##### Texto de análisis #####
Cuando Charles Darwin montó su inmenso tratado de propuesta y explicación de la manera como iban evolucionando los organismos, basó buena parte de sus argumentos en las evidencias que procedían de la selección no natural, la que los ganaderos y agricultores habían estado utilizando durante siglos para lograr estirpes que tuviesen las características deseadas. Siendo tan obvio que la selección artificial funciona, resulta aún más sorprendente la hostilidad con la que la teoría darwiniana fue recibida en su momento, aunque los prejuicios religiosos sobre ese mundo sin Dios que Darwin proponía explican cualquier alarma.

La revista Nature ha utilizado en la portada de uno de sus primeros números de este año la selección artificial como emblema, aunque referida en este caso al objetivo de crear en el laboratorio moléculas orgánicas. Para poder hacerlo hay dos caminos: el digamos histórico, que consiste en establecer un modelo acerca de cómo aparecieron los primeros organismos capaces de autorreplicarse „en eso consiste la vida„ e intentar reproducir de manera artificial esos primeros pasos. La segunda estrategia profundiza en los mecanismos que subyacen a la forma de generación de moléculas orgánicas y se plantea recrearlos o, incluso yendo más lejos, sustituirlos por otros que permitan llegar a esa misma meta de la replicación. Pues bien, la portada a la que se aludía al principio de este párrafo remite a un trabajo realizado por el equipo que dirige Frances H. Arnold, profesora del California Institute of Technology y directora en esa misma institución del Centro de Bioingeniería Donna and Benjamin M. Rosen.
##### Datos para revisar #####
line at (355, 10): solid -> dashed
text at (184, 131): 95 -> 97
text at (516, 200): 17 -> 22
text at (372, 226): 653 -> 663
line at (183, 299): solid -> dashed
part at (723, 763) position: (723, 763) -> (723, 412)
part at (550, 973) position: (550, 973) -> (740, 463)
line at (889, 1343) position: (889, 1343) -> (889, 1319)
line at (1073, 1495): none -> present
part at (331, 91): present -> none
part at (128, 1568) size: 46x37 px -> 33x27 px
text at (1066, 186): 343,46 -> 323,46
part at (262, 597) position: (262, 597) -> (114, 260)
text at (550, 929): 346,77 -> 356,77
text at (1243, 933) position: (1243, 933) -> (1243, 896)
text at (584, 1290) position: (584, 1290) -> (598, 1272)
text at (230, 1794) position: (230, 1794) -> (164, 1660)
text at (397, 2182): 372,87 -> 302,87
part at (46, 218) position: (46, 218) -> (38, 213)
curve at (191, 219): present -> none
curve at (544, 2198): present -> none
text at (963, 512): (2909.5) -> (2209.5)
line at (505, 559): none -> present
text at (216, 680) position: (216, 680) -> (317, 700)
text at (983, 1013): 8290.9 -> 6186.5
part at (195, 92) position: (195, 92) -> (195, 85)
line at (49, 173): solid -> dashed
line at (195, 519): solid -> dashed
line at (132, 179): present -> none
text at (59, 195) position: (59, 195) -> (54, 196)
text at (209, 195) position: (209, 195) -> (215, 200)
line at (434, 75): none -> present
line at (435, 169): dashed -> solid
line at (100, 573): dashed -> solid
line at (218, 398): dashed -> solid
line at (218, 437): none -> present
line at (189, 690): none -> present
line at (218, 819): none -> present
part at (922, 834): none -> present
#####
Ejercicio propuesto ▸ Prolonga el texto sobre la selección artificial aplicada a la creación de moléculas orgánicas a partir de su última oración.

Solución del ejercicio ▸
Arnold y sus colaboradores han partido de la constatación de una gran abundancia de lazos entre los átomos de hidrógeno y los átomos de carbón en las moléculas orgánicas. Tales lazos no llaman la atención de los investigadores interesados en el funcionamiento de los procesos vitales porque no son reactivos y, por tanto, no permiten la manipulación química. Pero si se modifican dichos enlaces, convirtiéndose en otros que unen átomos de carbón entre sí, entonces se abre una puerta interesante hacia las reacciones propias de los procesos orgánicos, en los que el enlace carbón-carbón es crucial.

El equipo de Arnold ha explorado esa sustitución de lazos hidrógeno-carbón por carbón-carbón. Y lo más interesante de los resultados que presentan es que tal cambio se puede conseguir mediante unas enzimas que proceden de una actividad del todo orgánica: como producto elaborado por las bacterias pese a que tales seres no lleven a cabo esa actividad de forma natural. Los autores logran así una especie de evolución aorgánica „llevada a cabo por seres vivos pero mediante inducción artificial„ cuyas aplicaciones, al decir de Arnold y colaboradores, pueden ser de gran importancia tanto para la química como para la biología sintética.